* _WHAT IS BEING ASKED_:
Find every line with the string "Kailh" in the material below and copy it.

* _RECORDS FOR THE TASK_:

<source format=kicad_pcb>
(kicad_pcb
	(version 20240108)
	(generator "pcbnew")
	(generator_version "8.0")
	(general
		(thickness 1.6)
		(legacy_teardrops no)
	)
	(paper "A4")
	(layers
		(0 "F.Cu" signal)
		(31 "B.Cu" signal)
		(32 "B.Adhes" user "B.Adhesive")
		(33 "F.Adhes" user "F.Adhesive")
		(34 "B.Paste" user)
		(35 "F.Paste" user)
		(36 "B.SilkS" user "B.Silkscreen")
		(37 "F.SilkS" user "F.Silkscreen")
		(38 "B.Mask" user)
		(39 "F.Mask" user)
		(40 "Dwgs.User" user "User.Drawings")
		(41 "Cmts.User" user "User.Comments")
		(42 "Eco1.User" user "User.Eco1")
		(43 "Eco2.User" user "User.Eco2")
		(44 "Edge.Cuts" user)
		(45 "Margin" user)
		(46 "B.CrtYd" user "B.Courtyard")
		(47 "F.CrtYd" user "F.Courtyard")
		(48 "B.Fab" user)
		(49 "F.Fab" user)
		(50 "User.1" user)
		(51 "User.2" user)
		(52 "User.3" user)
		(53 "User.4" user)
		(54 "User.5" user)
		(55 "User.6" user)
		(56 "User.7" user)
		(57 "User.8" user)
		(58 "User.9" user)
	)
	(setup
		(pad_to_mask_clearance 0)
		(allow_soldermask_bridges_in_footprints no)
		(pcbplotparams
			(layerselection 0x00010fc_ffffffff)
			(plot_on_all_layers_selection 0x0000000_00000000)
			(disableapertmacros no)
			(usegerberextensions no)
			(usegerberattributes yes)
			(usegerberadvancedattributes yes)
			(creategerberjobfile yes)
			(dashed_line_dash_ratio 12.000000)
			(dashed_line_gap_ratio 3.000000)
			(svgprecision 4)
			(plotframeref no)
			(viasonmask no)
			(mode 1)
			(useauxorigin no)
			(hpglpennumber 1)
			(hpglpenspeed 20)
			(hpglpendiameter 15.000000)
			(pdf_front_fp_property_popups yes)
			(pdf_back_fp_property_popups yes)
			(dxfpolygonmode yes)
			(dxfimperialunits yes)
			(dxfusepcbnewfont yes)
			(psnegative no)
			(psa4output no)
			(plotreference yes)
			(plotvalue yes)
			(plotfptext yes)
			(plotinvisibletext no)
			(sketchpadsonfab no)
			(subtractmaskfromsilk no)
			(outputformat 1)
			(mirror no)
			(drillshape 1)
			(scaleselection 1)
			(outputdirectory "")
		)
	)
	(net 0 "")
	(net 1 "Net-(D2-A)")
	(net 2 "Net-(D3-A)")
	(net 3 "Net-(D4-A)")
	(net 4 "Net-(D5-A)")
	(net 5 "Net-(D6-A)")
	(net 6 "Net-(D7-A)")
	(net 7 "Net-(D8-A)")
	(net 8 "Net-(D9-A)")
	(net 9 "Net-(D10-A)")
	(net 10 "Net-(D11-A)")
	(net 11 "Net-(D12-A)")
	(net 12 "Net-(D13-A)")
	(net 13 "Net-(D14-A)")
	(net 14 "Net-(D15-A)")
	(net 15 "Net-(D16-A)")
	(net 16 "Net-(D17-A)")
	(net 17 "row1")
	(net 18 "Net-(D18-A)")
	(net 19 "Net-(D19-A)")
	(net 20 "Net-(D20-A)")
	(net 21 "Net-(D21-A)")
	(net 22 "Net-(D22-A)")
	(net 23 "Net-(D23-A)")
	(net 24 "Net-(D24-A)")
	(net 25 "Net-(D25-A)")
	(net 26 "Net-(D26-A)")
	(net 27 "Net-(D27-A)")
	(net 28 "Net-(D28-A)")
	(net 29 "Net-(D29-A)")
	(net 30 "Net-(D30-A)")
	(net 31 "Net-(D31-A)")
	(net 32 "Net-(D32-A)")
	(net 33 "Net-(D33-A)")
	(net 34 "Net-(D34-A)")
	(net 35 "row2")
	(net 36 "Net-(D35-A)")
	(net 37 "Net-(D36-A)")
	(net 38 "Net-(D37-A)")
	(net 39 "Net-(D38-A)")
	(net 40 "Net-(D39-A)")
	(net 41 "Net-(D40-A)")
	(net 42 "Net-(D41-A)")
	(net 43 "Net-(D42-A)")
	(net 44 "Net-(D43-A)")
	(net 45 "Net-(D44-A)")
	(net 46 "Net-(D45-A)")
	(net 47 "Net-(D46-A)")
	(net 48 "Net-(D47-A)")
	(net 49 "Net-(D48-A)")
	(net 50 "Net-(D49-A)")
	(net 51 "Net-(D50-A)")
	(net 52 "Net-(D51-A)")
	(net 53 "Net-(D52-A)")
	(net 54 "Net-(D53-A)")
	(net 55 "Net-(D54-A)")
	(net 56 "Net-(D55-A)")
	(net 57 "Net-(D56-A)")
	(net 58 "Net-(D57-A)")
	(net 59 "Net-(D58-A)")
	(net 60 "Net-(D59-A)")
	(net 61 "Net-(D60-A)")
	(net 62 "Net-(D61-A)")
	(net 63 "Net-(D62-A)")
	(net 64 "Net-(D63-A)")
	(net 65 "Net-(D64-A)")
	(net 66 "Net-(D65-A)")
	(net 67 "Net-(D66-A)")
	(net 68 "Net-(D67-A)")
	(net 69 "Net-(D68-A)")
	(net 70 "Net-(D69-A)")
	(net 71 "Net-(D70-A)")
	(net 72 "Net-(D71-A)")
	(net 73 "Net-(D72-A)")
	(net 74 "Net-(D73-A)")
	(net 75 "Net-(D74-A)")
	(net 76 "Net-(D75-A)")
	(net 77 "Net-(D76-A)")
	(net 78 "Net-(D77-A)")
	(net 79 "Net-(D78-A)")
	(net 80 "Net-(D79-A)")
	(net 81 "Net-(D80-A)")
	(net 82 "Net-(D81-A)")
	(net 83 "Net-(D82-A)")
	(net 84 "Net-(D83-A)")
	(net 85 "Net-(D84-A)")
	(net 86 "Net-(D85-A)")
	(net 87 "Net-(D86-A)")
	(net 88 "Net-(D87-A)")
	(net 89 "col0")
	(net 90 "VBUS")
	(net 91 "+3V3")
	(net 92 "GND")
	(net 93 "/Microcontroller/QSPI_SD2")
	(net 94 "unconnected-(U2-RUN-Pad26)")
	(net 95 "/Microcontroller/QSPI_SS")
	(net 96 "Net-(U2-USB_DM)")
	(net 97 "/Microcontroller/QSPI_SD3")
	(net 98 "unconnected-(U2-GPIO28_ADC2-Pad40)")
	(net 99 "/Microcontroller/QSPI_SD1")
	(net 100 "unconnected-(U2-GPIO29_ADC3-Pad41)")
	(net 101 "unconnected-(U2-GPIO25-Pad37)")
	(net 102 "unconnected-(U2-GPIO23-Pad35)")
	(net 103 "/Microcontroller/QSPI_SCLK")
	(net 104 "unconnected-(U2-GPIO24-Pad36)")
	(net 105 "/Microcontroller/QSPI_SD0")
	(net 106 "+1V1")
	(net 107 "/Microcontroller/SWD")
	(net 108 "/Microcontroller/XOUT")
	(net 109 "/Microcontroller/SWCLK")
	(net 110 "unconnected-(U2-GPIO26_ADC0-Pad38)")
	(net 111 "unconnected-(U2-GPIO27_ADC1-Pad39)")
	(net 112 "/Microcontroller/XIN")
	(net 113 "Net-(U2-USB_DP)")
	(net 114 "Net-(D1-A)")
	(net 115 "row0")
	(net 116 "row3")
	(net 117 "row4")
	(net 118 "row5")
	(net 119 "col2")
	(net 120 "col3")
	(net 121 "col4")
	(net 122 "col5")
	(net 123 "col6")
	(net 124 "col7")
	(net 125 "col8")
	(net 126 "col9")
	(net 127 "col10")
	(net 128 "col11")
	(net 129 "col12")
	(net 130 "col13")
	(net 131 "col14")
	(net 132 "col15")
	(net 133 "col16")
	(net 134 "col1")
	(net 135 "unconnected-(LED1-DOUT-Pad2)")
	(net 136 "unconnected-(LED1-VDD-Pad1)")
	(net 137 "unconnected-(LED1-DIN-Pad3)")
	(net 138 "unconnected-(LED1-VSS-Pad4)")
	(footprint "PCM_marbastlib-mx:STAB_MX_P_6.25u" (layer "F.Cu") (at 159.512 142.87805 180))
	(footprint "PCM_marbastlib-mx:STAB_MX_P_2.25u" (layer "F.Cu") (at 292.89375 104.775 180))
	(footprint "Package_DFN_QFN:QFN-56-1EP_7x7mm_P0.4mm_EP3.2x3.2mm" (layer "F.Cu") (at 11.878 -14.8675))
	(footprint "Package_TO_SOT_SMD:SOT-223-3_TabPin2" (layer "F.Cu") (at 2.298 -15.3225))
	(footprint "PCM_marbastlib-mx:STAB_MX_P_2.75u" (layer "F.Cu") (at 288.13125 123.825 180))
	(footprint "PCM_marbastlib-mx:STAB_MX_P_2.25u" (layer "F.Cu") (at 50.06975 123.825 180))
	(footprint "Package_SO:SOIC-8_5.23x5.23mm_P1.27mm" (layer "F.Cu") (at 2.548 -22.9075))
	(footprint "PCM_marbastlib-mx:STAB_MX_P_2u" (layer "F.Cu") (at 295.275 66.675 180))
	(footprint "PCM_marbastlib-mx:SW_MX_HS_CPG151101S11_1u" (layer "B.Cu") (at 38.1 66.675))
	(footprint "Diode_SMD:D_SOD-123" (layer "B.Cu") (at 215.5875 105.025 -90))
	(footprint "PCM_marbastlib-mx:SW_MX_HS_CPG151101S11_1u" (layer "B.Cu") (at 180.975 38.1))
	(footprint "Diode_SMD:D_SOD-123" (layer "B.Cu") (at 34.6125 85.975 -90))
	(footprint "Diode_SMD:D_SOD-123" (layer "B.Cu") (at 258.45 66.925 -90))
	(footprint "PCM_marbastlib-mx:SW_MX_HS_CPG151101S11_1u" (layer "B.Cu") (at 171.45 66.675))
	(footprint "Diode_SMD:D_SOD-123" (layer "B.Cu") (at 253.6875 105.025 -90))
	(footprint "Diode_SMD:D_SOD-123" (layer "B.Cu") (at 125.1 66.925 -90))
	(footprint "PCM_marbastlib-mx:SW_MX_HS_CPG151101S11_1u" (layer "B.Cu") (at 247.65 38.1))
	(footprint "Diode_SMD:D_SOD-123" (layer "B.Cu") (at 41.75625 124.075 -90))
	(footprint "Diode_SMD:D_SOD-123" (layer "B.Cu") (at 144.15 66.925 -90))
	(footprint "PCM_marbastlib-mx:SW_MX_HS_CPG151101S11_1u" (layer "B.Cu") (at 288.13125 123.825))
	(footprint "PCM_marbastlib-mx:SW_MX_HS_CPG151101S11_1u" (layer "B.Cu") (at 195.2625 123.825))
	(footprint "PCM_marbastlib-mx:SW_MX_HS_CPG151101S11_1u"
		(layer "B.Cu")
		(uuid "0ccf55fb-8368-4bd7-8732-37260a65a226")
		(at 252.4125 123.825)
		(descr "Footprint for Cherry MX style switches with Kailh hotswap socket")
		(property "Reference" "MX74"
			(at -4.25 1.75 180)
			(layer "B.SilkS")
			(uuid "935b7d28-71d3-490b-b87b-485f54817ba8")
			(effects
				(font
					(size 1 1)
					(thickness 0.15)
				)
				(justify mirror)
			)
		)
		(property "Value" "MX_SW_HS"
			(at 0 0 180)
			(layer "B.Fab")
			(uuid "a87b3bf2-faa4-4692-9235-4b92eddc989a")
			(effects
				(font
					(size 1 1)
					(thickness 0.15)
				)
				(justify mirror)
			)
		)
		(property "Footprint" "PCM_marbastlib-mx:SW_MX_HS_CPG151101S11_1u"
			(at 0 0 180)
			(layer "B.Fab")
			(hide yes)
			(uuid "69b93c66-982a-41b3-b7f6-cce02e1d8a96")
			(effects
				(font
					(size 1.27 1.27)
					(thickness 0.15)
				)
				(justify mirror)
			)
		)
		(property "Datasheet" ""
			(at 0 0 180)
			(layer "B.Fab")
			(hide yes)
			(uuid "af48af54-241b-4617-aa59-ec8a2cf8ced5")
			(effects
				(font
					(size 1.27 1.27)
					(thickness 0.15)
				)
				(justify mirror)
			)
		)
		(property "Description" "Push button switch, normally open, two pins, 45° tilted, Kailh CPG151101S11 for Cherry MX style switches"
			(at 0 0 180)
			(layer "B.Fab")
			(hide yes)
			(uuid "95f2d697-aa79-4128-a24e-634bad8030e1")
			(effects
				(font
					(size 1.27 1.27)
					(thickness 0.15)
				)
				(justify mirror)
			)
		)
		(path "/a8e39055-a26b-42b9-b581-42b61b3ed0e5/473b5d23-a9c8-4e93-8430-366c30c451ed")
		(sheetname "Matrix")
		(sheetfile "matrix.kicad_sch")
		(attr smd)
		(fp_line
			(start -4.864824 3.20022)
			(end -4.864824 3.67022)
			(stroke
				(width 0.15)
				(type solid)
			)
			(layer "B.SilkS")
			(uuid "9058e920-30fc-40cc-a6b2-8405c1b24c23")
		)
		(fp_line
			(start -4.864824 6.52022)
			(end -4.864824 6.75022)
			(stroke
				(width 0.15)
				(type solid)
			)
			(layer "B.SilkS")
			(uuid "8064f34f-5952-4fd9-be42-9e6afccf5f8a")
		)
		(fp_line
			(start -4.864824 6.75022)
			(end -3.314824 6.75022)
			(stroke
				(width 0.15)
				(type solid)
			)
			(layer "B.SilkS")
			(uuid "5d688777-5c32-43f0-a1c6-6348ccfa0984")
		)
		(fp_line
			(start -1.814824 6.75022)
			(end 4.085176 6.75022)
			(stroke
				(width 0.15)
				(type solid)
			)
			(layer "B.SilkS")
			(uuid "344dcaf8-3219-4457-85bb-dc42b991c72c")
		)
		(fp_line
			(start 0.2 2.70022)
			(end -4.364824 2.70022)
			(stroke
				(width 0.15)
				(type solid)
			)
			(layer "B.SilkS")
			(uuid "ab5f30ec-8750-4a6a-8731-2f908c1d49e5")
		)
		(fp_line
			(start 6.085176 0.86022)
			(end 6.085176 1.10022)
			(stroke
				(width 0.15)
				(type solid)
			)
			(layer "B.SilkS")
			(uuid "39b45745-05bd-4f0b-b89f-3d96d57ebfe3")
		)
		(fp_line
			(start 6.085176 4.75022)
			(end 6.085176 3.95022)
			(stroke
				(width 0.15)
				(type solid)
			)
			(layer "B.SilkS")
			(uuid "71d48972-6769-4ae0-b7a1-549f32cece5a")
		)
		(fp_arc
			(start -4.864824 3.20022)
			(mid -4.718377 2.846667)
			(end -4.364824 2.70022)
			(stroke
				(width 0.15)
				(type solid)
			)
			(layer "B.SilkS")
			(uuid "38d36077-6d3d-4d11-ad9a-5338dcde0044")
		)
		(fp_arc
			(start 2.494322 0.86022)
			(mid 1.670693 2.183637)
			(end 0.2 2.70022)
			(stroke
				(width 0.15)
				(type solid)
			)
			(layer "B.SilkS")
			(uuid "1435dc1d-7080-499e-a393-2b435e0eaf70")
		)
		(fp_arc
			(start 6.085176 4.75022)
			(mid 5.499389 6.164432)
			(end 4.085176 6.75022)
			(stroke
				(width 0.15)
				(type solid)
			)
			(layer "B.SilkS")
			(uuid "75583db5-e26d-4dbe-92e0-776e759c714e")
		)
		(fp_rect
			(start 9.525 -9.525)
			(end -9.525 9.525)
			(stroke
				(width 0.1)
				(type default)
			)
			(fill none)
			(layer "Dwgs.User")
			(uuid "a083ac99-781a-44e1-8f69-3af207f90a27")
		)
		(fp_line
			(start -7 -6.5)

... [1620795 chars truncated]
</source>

...

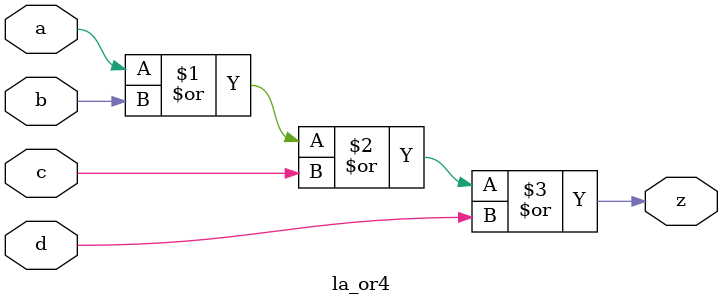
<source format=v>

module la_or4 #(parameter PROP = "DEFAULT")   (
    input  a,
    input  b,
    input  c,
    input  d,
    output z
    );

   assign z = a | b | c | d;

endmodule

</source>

* _RESPONSE BOX_:
		(descr "Footprint for Cherry MX style switches with Kailh hotswap socket")
		(property "Description" "Push button switch, normally open, two pins, 45° tilted, Kailh CPG151101S11 for Cherry MX style switches"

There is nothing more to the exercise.